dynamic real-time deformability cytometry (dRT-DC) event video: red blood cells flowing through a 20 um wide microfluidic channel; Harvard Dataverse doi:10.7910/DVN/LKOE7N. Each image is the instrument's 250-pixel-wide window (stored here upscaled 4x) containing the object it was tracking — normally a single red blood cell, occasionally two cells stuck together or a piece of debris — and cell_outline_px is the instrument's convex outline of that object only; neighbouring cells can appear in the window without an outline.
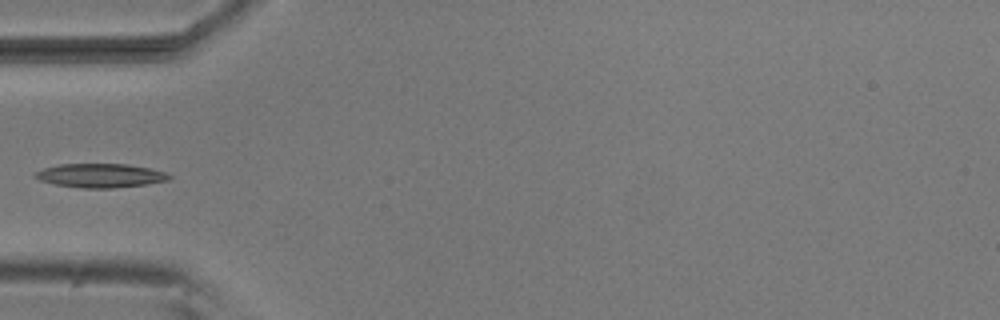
{"species": "common noctule bat (a hibernating species)", "species_latin": "Nyctalus noctula", "temperature_condition": "room temperature", "stored_images_in_passage": 6, "camera_frame_rate_fps": 3000, "um_per_image_px": 0.085, "animal": {"sex": "male", "body_mass_g": 20.5, "forearm_length_mm": 52.5}, "frame": {"image": 1, "passage_image": 5, "time_ms": 1.333, "image_size_px": [1000, 320], "cell_outline_px": [[172, 176], [168, 180], [148, 184], [112, 188], [80, 188], [56, 184], [40, 180], [32, 176], [36, 172], [44, 168], [60, 164], [128, 164], [152, 168], [164, 172]], "centroid_in_image_um": [8.55, 14.92], "position_along_channel_um": 76.4, "area_um2": 18.67}}
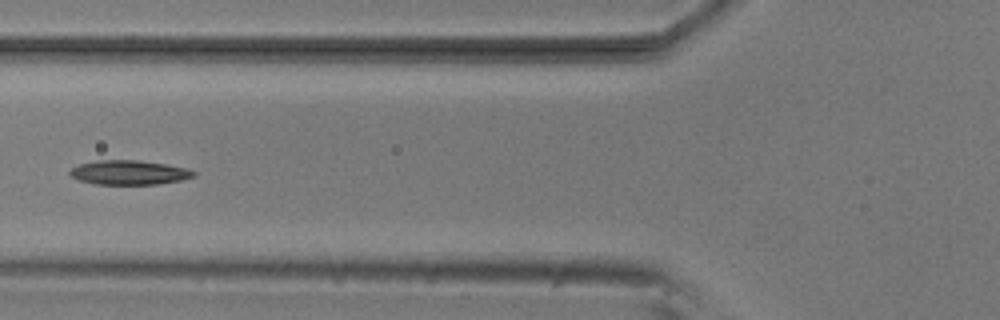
{"frame": {"image": 2, "passage_image": 6, "time_ms": 1.667, "image_size_px": [1000, 320], "cell_outline_px": [[196, 176], [180, 180], [156, 184], [96, 184], [80, 180], [72, 176], [68, 172], [72, 168], [80, 164], [96, 160], [136, 160], [164, 164], [188, 168], [196, 172]], "centroid_in_image_um": [10.99, 14.66], "position_along_channel_um": 114.8, "area_um2": 17.4}}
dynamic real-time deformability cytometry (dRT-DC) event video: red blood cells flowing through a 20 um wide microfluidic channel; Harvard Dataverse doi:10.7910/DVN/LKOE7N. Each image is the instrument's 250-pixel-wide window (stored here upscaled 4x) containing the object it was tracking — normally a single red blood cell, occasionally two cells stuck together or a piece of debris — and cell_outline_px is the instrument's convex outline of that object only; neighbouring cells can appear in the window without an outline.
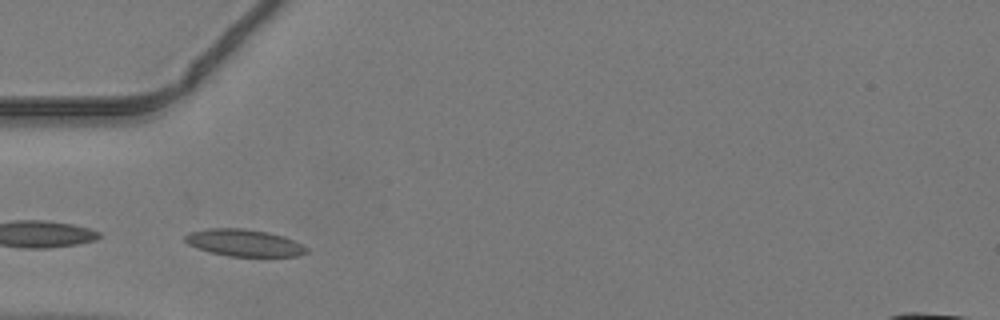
{"species": "common noctule bat (a hibernating species)", "species_latin": "Nyctalus noctula", "temperature_condition": "warm", "stored_images_in_passage": 21, "camera_frame_rate_fps": 3000, "um_per_image_px": 0.085, "animal": {"sex": "male", "body_mass_g": 19.2, "forearm_length_mm": 51.8}, "frame": {"image": 1, "passage_image": 6, "time_ms": 1.667, "image_size_px": [1000, 320], "cell_outline_px": [[308, 252], [300, 256], [228, 256], [196, 248], [188, 244], [184, 240], [184, 236], [188, 232], [208, 228], [244, 228], [268, 232], [284, 236], [308, 248]], "centroid_in_image_um": [20.73, 20.63], "position_along_channel_um": 64.3, "area_um2": 19.13}}
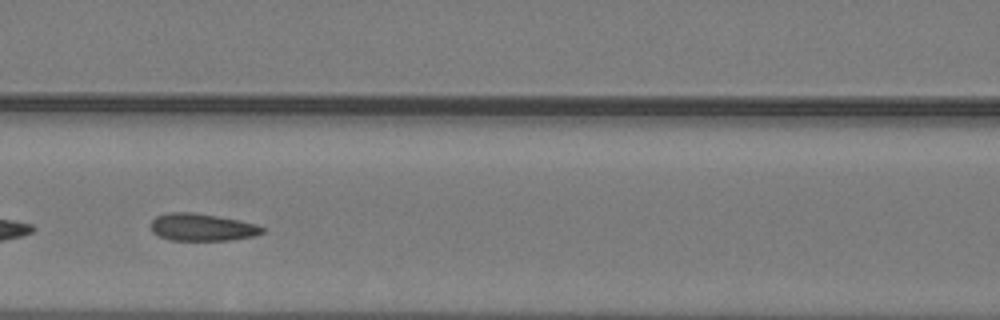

════════

● STATED EXERCISE: Print out the whole of the material word for word, without pictures.

● FULL SOLUTION:
dynamic real-time deformability cytometry (dRT-DC) event video: red blood cells flowing through a 20 um wide microfluidic channel; Harvard Dataverse doi:10.7910/DVN/LKOE7N. Each image is the instrument's 250-pixel-wide window (stored here upscaled 4x) containing the object it was tracking — normally a single red blood cell, occasionally two cells stuck together or a piece of debris — and cell_outline_px is the instrument's convex outline of that object only; neighbouring cells can appear in the window without an outline.
{"species": "common noctule bat (a hibernating species)", "species_latin": "Nyctalus noctula", "temperature_condition": "room temperature", "stored_images_in_passage": 6, "camera_frame_rate_fps": 3000, "um_per_image_px": 0.085, "animal": {"sex": "male", "body_mass_g": 20.5, "forearm_length_mm": 52.5}, "frame": {"image": 1, "passage_image": 5, "time_ms": 1.333, "image_size_px": [1000, 320], "cell_outline_px": [[172, 176], [168, 180], [148, 184], [112, 188], [80, 188], [56, 184], [40, 180], [32, 176], [36, 172], [44, 168], [60, 164], [128, 164], [152, 168], [164, 172]], "centroid_in_image_um": [8.55, 14.92], "position_along_channel_um": 76.4, "area_um2": 18.67}}
{"frame": {"image": 2, "passage_image": 6, "time_ms": 1.667, "image_size_px": [1000, 320], "cell_outline_px": [[196, 176], [180, 180], [156, 184], [96, 184], [80, 180], [72, 176], [68, 172], [72, 168], [80, 164], [96, 160], [136, 160], [164, 164], [188, 168], [196, 172]], "centroid_in_image_um": [10.99, 14.66], "position_along_channel_um": 114.8, "area_um2": 17.4}}
dynamic real-time deformability cytometry (dRT-DC) event video: red blood cells flowing through a 20 um wide microfluidic channel; Harvard Dataverse doi:10.7910/DVN/LKOE7N. Each image is the instrument's 250-pixel-wide window (stored here upscaled 4x) containing the object it was tracking — normally a single red blood cell, occasionally two cells stuck together or a piece of debris — and cell_outline_px is the instrument's convex outline of that object only; neighbouring cells can appear in the window without an outline.
{"species": "common noctule bat (a hibernating species)", "species_latin": "Nyctalus noctula", "temperature_condition": "warm", "stored_images_in_passage": 21, "camera_frame_rate_fps": 3000, "um_per_image_px": 0.085, "animal": {"sex": "male", "body_mass_g": 19.2, "forearm_length_mm": 51.8}, "frame": {"image": 1, "passage_image": 6, "time_ms": 1.667, "image_size_px": [1000, 320], "cell_outline_px": [[308, 252], [300, 256], [228, 256], [196, 248], [188, 244], [184, 240], [184, 236], [188, 232], [208, 228], [244, 228], [268, 232], [284, 236], [308, 248]], "centroid_in_image_um": [20.73, 20.63], "position_along_channel_um": 64.3, "area_um2": 19.13}}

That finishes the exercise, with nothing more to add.